Even though it is a separate game from the others in the “NHL” series, it borrows many elements from the recent released “NHL 11” and the XBLA and PSN game, “3 on 3 NHL Arcade.” The commentary, which only plays at the pro level, is exactly the same lines used in “NHL 11.” The soundtrack that plays inside the arenas is the same as well. Neither of these borrowed elements is not necessarily bad, but it could have been a chance for EA Sports to set this game apart a bit.

That does not mean that this game is vanilla. In fact, the fun, raucous gameplay makes this game worthy of Wayne Gretzky's endorsement. Included with the game is a plastic hockey stick that the Wiimote and Nunchuk fit into. Putting together the stick should have been fool-proof, but the instructions provided in Slapshot's instruction manual do not have pictures, ultimately making the written directions feel like they were in Korean (Which I have heard is the hardest language to learn.). After losing a finger and an eyebrow somehow, I was able to get it working.

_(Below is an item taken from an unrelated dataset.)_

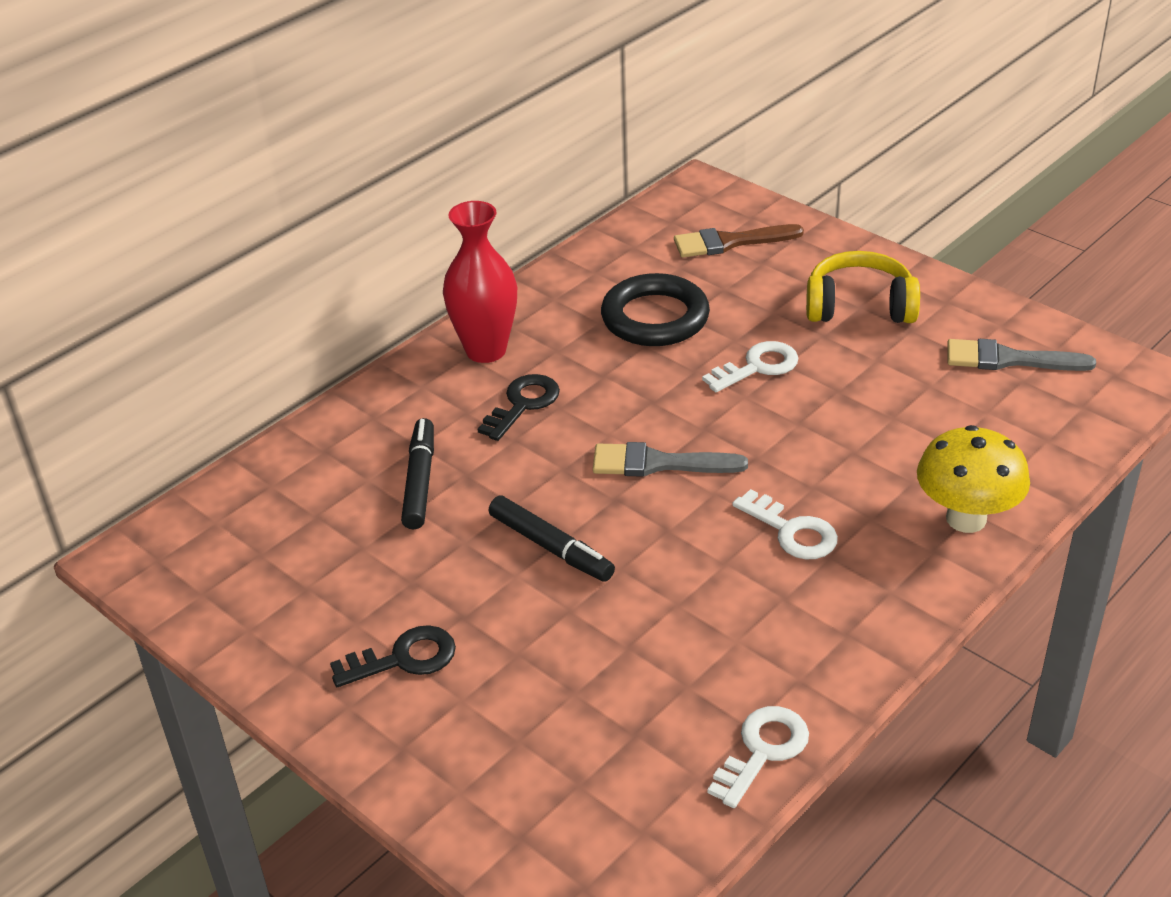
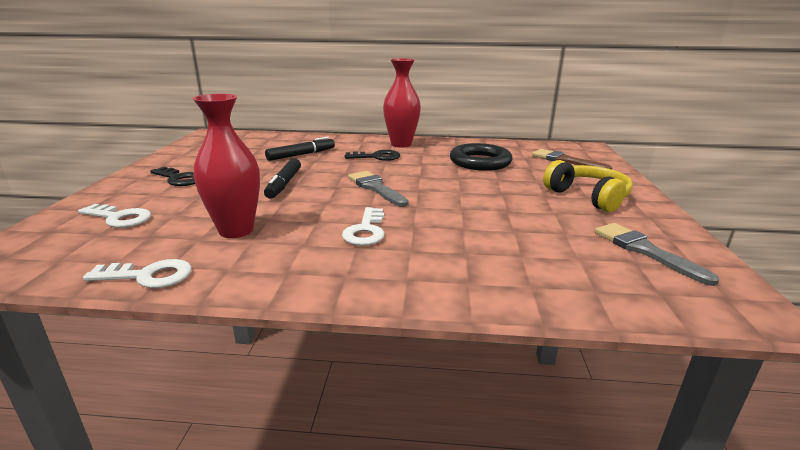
camera: 50 degrees right, 15 degrees down
(690, 645) = (236, 230): none -> red vase
(757, 367) = (487, 188): white key -> white key (119, 218)
(966, 519) = (457, 282): yellow mushroom -> none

After a small update included on the game disc, you'll be using the included hockey stick to check, slapshot and poke-check your way to the NHL in the Peewee to Pros Mode. When you have control of the puck, swing it backward, then move it forward to unleash a slapshot. Pushing the stick toward will unleash a wicked body check, sending the deserving skater to the ground. Swinging the stick while holding the A or B button will do advanced techniques. The largest problem with this is trying to deke, or out maneuver, your opponent. To deke, hold the B button and swing the stick back and forth. There is a small delay which makes it hard to pull the move off perfectly.

While the gameplay is almost as addictive as watching a hockey game (especially a hockey fight) in person, which I suggest you do, playing in the NHL in “Slapshot” is not as fun as playing in the Peewee leagues. The NHL games have the full set of rules, including five position players and a goalkeeper on each side compared to the three position players and goalkeeper that is in the Peewee leagues. This game is designed for sports and casual fans looking for intensely-fierce battles that are as fast as Usain Bolt. When you add the full NHL rules to the roster, the gameplay is cornered into a realistic setting that it does not want to be in much like a college graduate in a trailer park. That does mean playing the NHL rules is terrible and it is a nice inclusion, but you should steer clear of it to get the most out of the speed-laden game.

If you want to take a break from the hardcore, realistic NHL games such as “NHL 2K11” for the Wii or “NHL 11” for the PS3 and Xbox 360, “NHL Slapshot” is for you. Even though this is a new game, it has a solid background built upon EA's other recent hockey titles. In some ways, it needs its own identity as it feels like a converted version of “NHL 11” with the arcade twist of “3 on 3 NHL Arcade.” But when the digital skaters leave the digital rink with their Hockey Moms in a Dodge minivan, they will feel satisfied.